__EXERCISE DESCRIPTION__. Among the records, find the lines that hold the string "knee" and return them.

__Records drawn from a dataset__.
•••

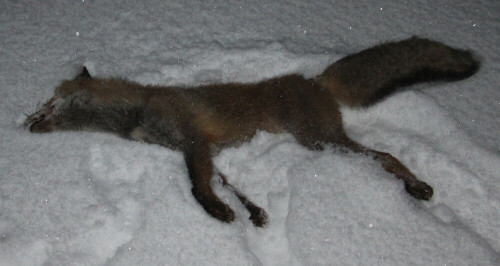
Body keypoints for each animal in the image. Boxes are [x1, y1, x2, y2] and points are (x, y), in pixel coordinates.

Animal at [24, 35, 480, 227]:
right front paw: (253, 212)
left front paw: (216, 212)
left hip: (318, 140)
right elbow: (230, 186)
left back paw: (416, 186)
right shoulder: (204, 152)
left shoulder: (193, 140)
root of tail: (314, 80)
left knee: (385, 155)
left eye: (49, 101)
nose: (24, 121)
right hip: (322, 140)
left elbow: (197, 187)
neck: (139, 111)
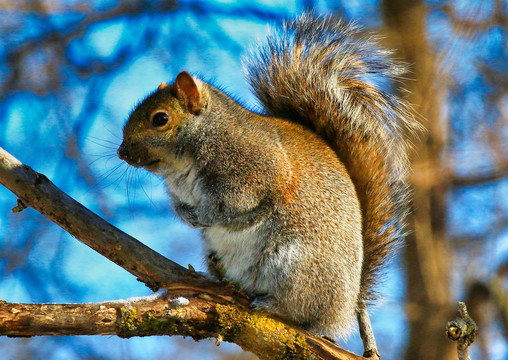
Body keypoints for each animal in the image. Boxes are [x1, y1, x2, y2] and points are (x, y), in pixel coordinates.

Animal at [117, 12, 418, 358]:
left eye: (160, 119)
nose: (121, 152)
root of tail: (345, 305)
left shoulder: (257, 170)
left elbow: (236, 203)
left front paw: (206, 214)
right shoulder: (179, 190)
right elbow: (180, 207)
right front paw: (188, 216)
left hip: (296, 265)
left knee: (301, 311)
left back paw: (273, 305)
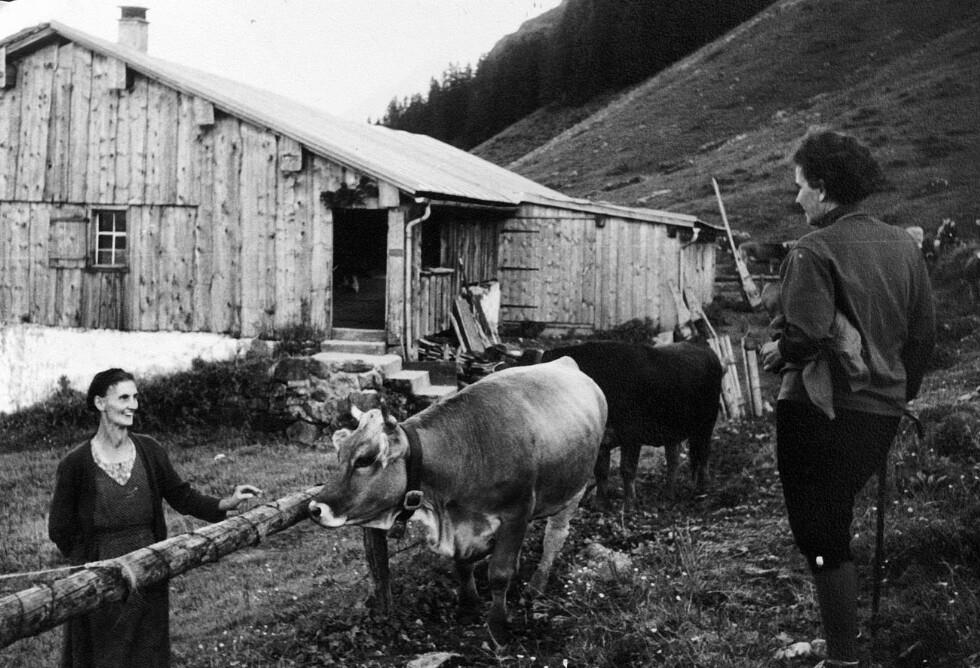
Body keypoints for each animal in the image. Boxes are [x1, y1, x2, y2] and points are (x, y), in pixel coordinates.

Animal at [308, 357, 607, 645]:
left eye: (365, 459)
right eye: (340, 454)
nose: (315, 508)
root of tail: (565, 362)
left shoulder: (516, 512)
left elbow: (499, 574)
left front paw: (498, 629)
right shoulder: (464, 526)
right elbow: (462, 565)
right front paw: (468, 606)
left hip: (574, 490)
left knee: (554, 537)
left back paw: (537, 584)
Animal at [541, 341, 723, 510]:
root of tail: (707, 351)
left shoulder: (632, 436)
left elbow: (627, 469)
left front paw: (629, 504)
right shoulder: (603, 440)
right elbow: (601, 471)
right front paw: (600, 504)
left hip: (707, 424)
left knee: (704, 453)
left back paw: (702, 489)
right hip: (672, 432)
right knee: (674, 460)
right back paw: (668, 495)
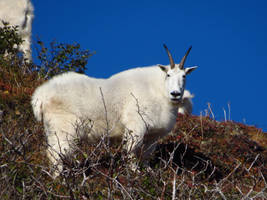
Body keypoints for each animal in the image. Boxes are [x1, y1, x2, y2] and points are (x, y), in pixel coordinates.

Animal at [31, 44, 199, 173]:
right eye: (168, 75)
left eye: (184, 76)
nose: (175, 94)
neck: (158, 90)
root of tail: (41, 95)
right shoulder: (136, 126)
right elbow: (131, 152)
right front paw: (135, 173)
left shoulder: (152, 136)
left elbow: (146, 156)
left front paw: (148, 173)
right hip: (64, 128)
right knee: (55, 155)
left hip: (52, 129)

•••

__RESULT OF THE EXERCISE__.
left knee: (385, 155)
left knee: (301, 311)
left knee: (554, 537)
left knee: (704, 453)
right knee: (674, 460)
right knee: (55, 155)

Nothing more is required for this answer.